Imagine you’re making a Reddit clone in Rails. Your site has many Posts
, and each post has thousands of Comments
.
You want the front page to show a few hundred posts along with the top three comments on each post. You’re planning on being very popular, so the front page will need to be very fast. How do you fetch that data efficiently from postgresql using Activerecord?
Making one Comment
query per Post
is too expensive; it’s N+1 queries (one to fetch the posts, N to fetch the comments).
You could use includes to preload all the comments for all the posts, but that requires hydrating hundreds of thousands of records, even though you only need a few hundred for your front page.
What you want is some kind of GROUP BY
with a LIMIT
on each group — but that doesn’t exist, either in Activerecord nor even in postgres.

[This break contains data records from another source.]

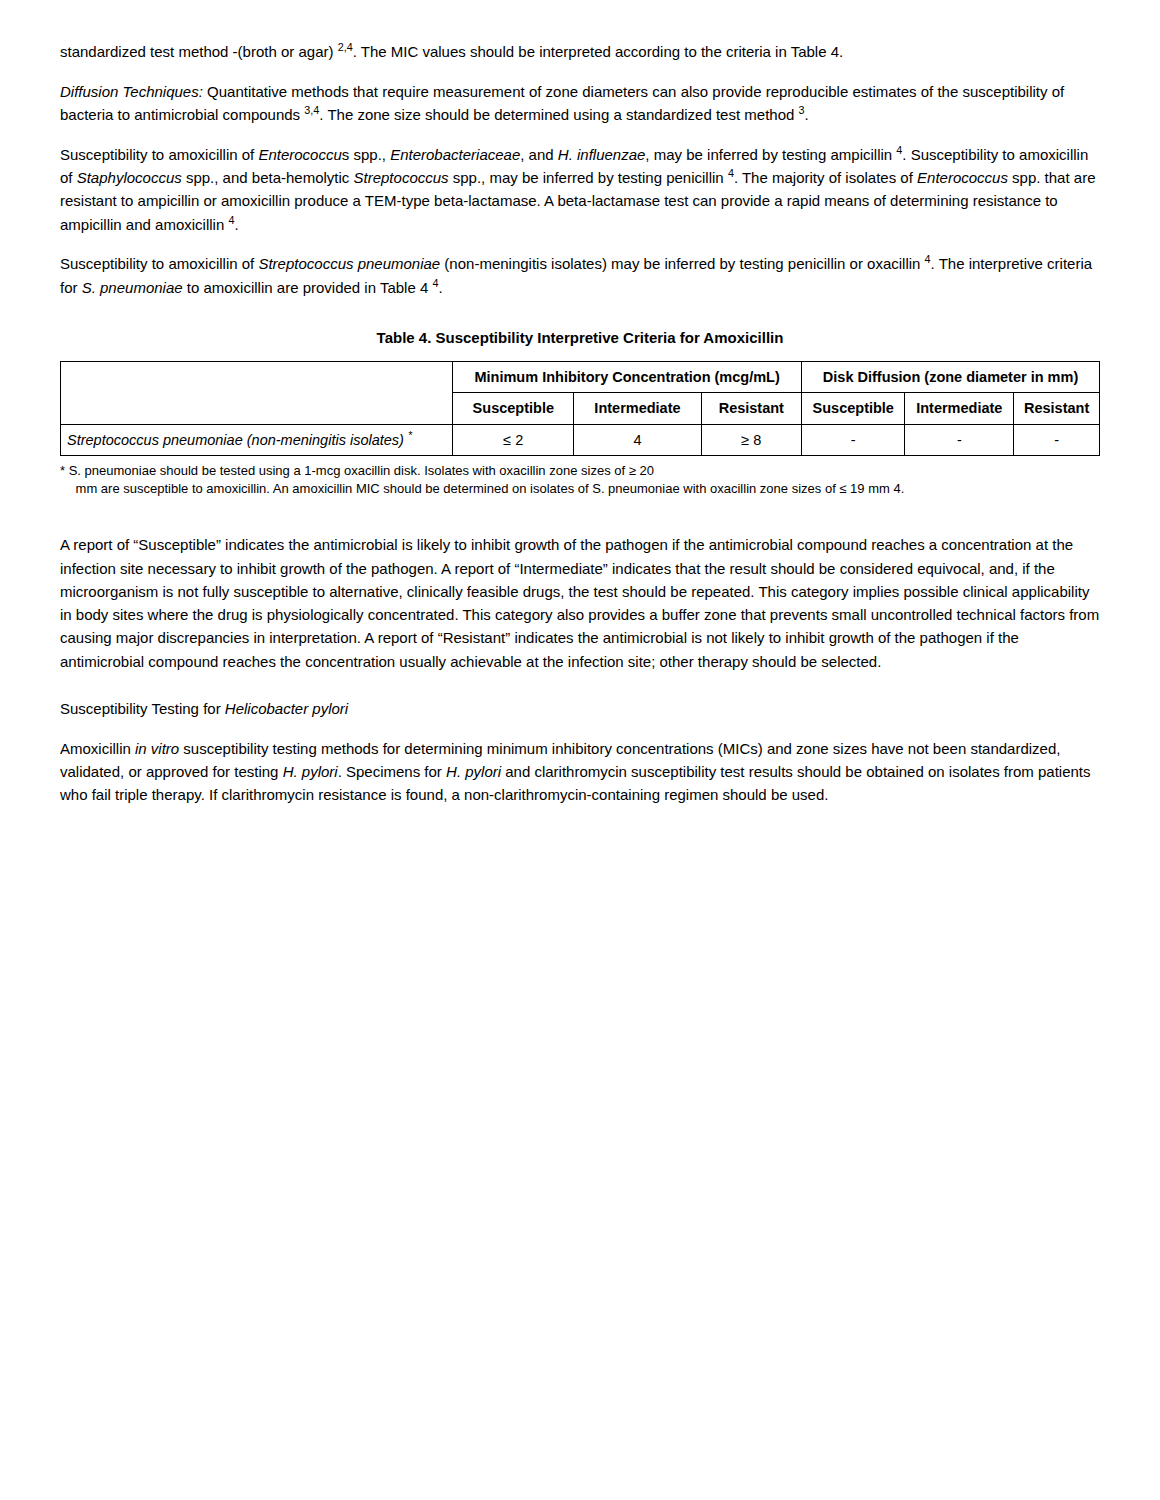standardized test method -(broth or agar) 2,4. The MIC values should be interpreted according to the criteria in Table 4.
Diffusion Techniques: Quantitative methods that require measurement of zone diameters can also provide reproducible estimates of the susceptibility of bacteria to antimicrobial compounds 3,4. The zone size should be determined using a standardized test method 3.
Susceptibility to amoxicillin of Enterococcus spp., Enterobacteriaceae, and H. influenzae, may be inferred by testing ampicillin 4. Susceptibility to amoxicillin of Staphylococcus spp., and beta-hemolytic Streptococcus spp., may be inferred by testing penicillin 4. The majority of isolates of Enterococcus spp. that are resistant to ampicillin or amoxicillin produce a TEM-type beta-lactamase. A beta-lactamase test can provide a rapid means of determining resistance to ampicillin and amoxicillin 4.
Susceptibility to amoxicillin of Streptococcus pneumoniae (non-meningitis isolates) may be inferred by testing penicillin or oxacillin 4. The interpretive criteria for S. pneumoniae to amoxicillin are provided in Table 4 4.
Table 4. Susceptibility Interpretive Criteria for Amoxicillin
| | Minimum Inhibitory Concentration (mcg/mL) | Disk Diffusion (zone diameter in mm) |
| --- | --- | --- |
| Susceptible | Intermediate | Resistant | Susceptible | Intermediate | Resistant |
| Streptococcus pneumoniae (non-meningitis isolates) * | ≤ 2 | 4 | ≥ 8 | - | - | - |
* S. pneumoniae should be tested using a 1-mcg oxacillin disk. Isolates with oxacillin zone sizes of ≥ 20mm are susceptible to amoxicillin. An amoxicillin MIC should be determined on isolates of S. pneumoniae with oxacillin zone sizes of ≤ 19 mm 4.
A report of “Susceptible” indicates the antimicrobial is likely to inhibit growth of the pathogen if the antimicrobial compound reaches a concentration at the infection site necessary to inhibit growth of the pathogen. A report of “Intermediate” indicates that the result should be considered equivocal, and, if the microorganism is not fully susceptible to alternative, clinically feasible drugs, the test should be repeated. This category implies possible clinical applicability in body sites where the drug is physiologically concentrated. This category also provides a buffer zone that prevents small uncontrolled technical factors from causing major discrepancies in interpretation. A report of “Resistant” indicates the antimicrobial is not likely to inhibit growth of the pathogen if the antimicrobial compound reaches the concentration usually achievable at the infection site; other therapy should be selected.
Susceptibility Testing for Helicobacter pylori
Amoxicillin in vitro susceptibility testing methods for determining minimum inhibitory concentrations (MICs) and zone sizes have not been standardized, validated, or approved for testing H. pylori. Specimens for H. pylori and clarithromycin susceptibility test results should be obtained on isolates from patients who fail triple therapy. If clarithromycin resistance is found, a non-clarithromycin-containing regimen should be used.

Postgres has a different solution for this problem: the LATERAL JOIN
. ActiveRecord doesn’t have built-in support for it, but here’s what a lateral join looks like in SQL:
SELECT lateral_subquery.* FROM posts
JOIN LATERAL (
SELECT comments.* FROM comments
WHERE (comments.post_id = posts.id)
LIMIT 3
) lateral_subquery ON true
WHERE posts.id IN [A_LIST_OF_POST_IDS]
You could always select against this raw SQL directly, but then your query is not available for the chaining, adjusting, lazy-evaluating fun that ActiveRecord makes possible. Here’s how to make that same query in conjunction with (or at least in spite of) ActiveRecord.
We’re going to build the query from the inside out; concentrate on what each step means and how we combine them, not what it will return if run in isolation. First, write a generic query you’d like to run against each Post
. We don’t have a post to run against, so we’re just describing a filter on Comment
:
filter = Comment.order(:rating).limit(3)
(Note this is NOT post.comments.order...
we don’t know what post, yet. We want the final query to return comments, so our filter starts with Comment
.)
Now constrain that query against a theoretical Post
in our lateral join:
filter = filter.where("comments.post_id = posts.id").select("comments.id")
Note that if you try to execute this line in the REPL, you’ll get an error at this point; this query is now invalid outside the context of our lateral join because we haven’t selected anything from the posts table yet. That’s ok; we don’t need our filter to run in isolation. Instead, we need it to convert to an sql string:
comment_ids_query = Post.joins("JOIN LATERAL (#{filter.to_sql}) subquery ON true")
.where("posts.id": front_page_posts)
.select("subquery.id")
Now we have a functional lateral join, but the table is ostensibly the posts table; and so the query can’t be chained, ordered, limited, etc. Let’s pack it inside a Comments query:
Comment.where("comments.id IN (#{comment_ids_query.to_sql})")
All together, it looks like this:
def top_comments(post_ids)
filter = Comment.order(:rating).limit(3)
filter = filter.where("comments.post_id = posts.id").select("comments.id")
comment_ids_query = Post.joins("JOIN LATERAL (#{filter.to_sql}) subquery ON true")
.where("posts.id": post_ids)
.select("subquery.id")
Comment.where("comments.id IN (#{comment_ids_query.to_sql})")
end
and does indeed return the first 3 Comments for all the post ids provided, in a single request.
Problems you’ll encounter:
- Table aliases. As is often the case with complicated ActiveRecord chicanery, tables can alias in ways you don’t expect, breaking your query. Luckily, the part of the query you’re most likely to change is the initial filter – and it is isolated inside its subquery, where the only potential conflict is with
posts
from the lateral join. - Order and distinct: ordering the filter will behave correctly as far as limit is concerned, but the returned records will not be in order unless you add an order to the final query.